The Phillies 6-5 victory over the Cubs, after a 5-0 deficit early on, just felt right. And it wouldn’t have happened without the timely offense and accurate defense. Hey, how about that Chase Utley diving stop to end the game?  Atta boy, Chase. We sure do like you.

Then there was John Mayberry’s outfield assist in the bottom of the seventh. Man, that was cool. Look, MLB.com has labeled it “Mayberry’s strong throw.” Let’s all re-live that moment.

[Watches replay]

My god, that was ****ing terrible.

If a mother outfield assist had given birth to a litter of outfield assists, that’s the one she would have let all the others devour alive. Let us examine the two distinct sides that make this a terrible-looking out, but still technically an outfield assist that MLB.com is forced to acknowledge and compliment. 

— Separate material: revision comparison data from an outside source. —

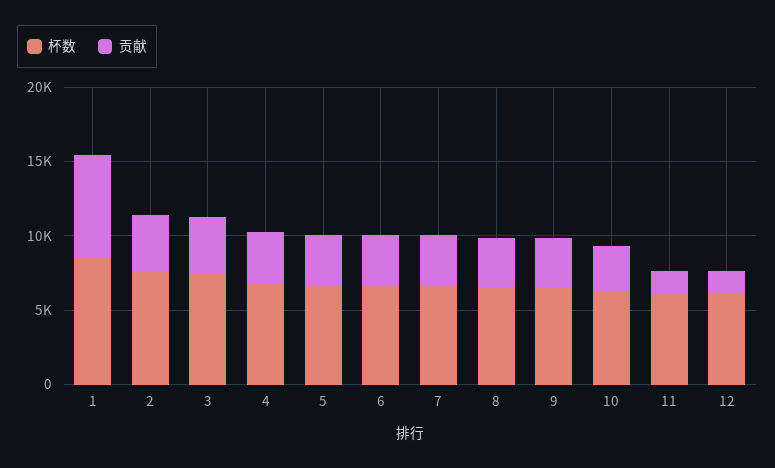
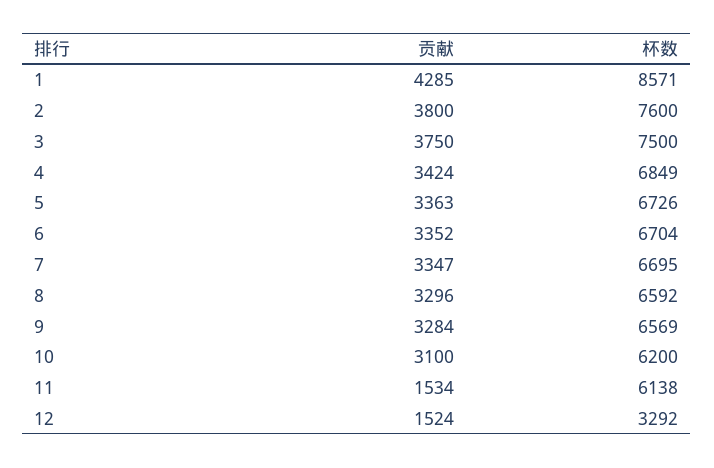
贡献, 1: 7000 -> 4285
杯数, 12: 6000 -> 3292

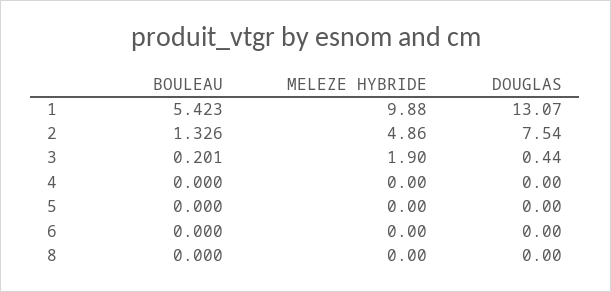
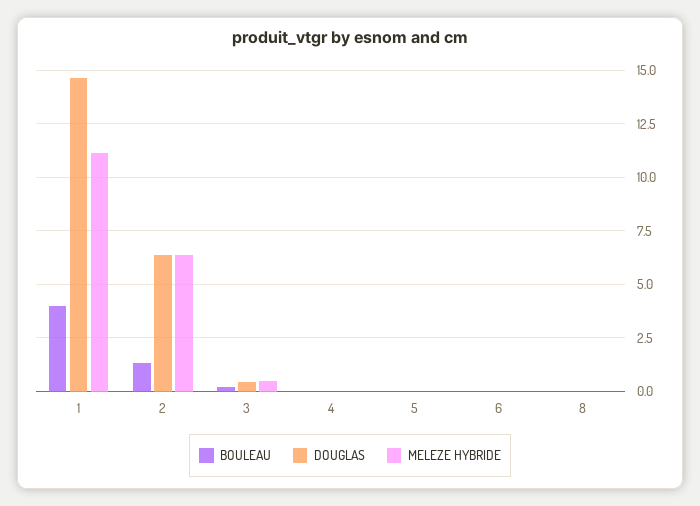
BOULEAU, 1: 5.423 -> 4
MELEZE HYBRIDE, 1: 9.88 -> 11
DOUGLAS, 1: 13.07 -> 14.5
MELEZE HYBRIDE, 2: 4.86 -> 6.5
DOUGLAS, 2: 7.54 -> 6.5
MELEZE HYBRIDE, 3: 1.9 -> 0.5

THE ‘WTF JOHN MAYBERRY’ SIDE

Hey, it got the runner out and preserved the lead. Besides, how does it compare to both of these now legendary outfield cease and desists.

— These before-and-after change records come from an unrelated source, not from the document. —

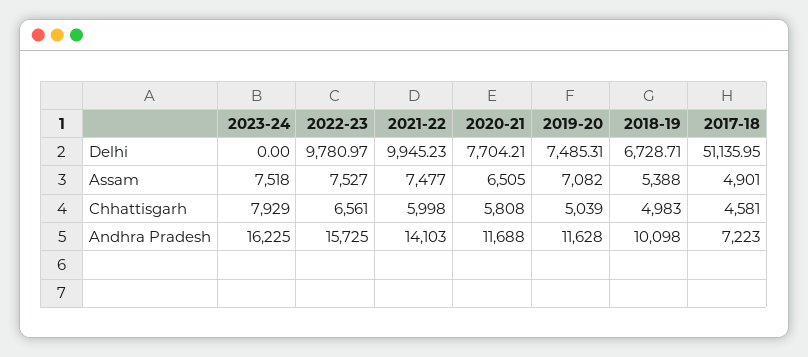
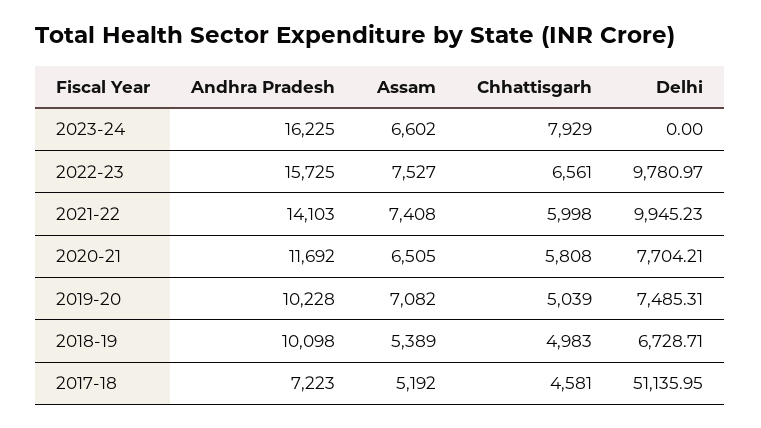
2023-24, Assam: 7518 -> 6602
2021-22, Assam: 7477 -> 7408
2018-19, Assam: 5388 -> 5389
2017-18, Assam: 4901 -> 5192
2020-21, Andhra Pradesh: 11688 -> 11692
2019-20, Andhra Pradesh: 11628 -> 10228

But, let’s leave both of those former Phillies starting outfielders out of this. This is about John Mayberry and John Mayberry alone.

Mayberry isn’t a super defensive ball player. He’s really not a super ball player.  He’s in a 17-way tie for 82nd place in the league in outfield assists, with three.  No one is expecting Gold or even Styrofoam Glove-defense from him out there. But this play was notable because it had all the characteristics of a Mayberrying with the end result of more of a Browning.

“It’s gonna trickle to the plate,” Tom McCarthy broadcasted, with ‘trickle’ being a baseball term we use to describe exceptionally ‘strong’ throws. Chris Wheeler spent the next few minutes grappling with the decision to say a bad thing about something, and in the end, even he couldn’t summon any positive energy. Lately, those brave enough to try and say something complimentary about Mayberry just wind up saying an insult in the style of a compliment.

“That thing looked like it took four hops,” Wheeler finally confessed.

Just three, actually, Wheels, but we appreciate your descent into madness.

1.

2.

3.

As McCarthy wound up putting it, “Navarro has nothing in his legs, and the ball won the race to the plate.” So yes, we credit the will power of the baseball mostly for this one, as he did not have a great burst of momentum behind him. Somewhere in the stands, that baseball’s ex-wife watched their kids celebrate daddy’s big play at the plate, and wondered if maybe, just maybe, it was time to dump that frisbee she’d started dating and take him back.

THE ‘DIONER NAVARRO RUNS LIKE A PARADE FLOAT’ SIDE

Base running is not the thing that makes Navarro a baseball player.  He’s like a rhinoceros with another rhinoceros strapped upside down to its back, with less foot speed. He hasn’t stolen a base in four years, and no one wants him too. If Dioner Navarro took off unannounced, there would be more panicked sighs in the dugout than when Bryce Harper starts tracking a ball toward the fence. This is probably the fastest he’s ever moved, and that’s just because of the force of Chase Utley’s blow as he tried to run through Navarro’s sternum.

In ten years of anxious glances from first base coaches, Navarro is an actually impressive 10-for-20 base stealer. That’s a 50% success rate. That’s better than Chase Utley, the smartest man in the world. Navarro also has a career Base Running Runs (BRR) total of -3.5, meaning his base running is so bad that it gives runs to the other team, I think.

But hey, that’s the price a guy pays when he’s a catcher who has zero qualms about being in the way when he’s on the other side of a play at the plate.  Like Mayberry’s arm, no one is expecting Navarro to win the Platinum Cleats or whatever is the base running equivalent of Gold Gloves.

Regardless, in the split second that you have as an outfielder to position yourself for a throw, if you have half of the split second to wonder, ‘Is the guy I’m about to try and get Dioner Navarro?’ and the answer is ‘Oh that’s right, yes it is!’ then congratulations, you’re probably a few seconds from an outfield assist.

Dioner Navarro should never be safe on that play, and yesterday, we scraped the bottom line of feasibility.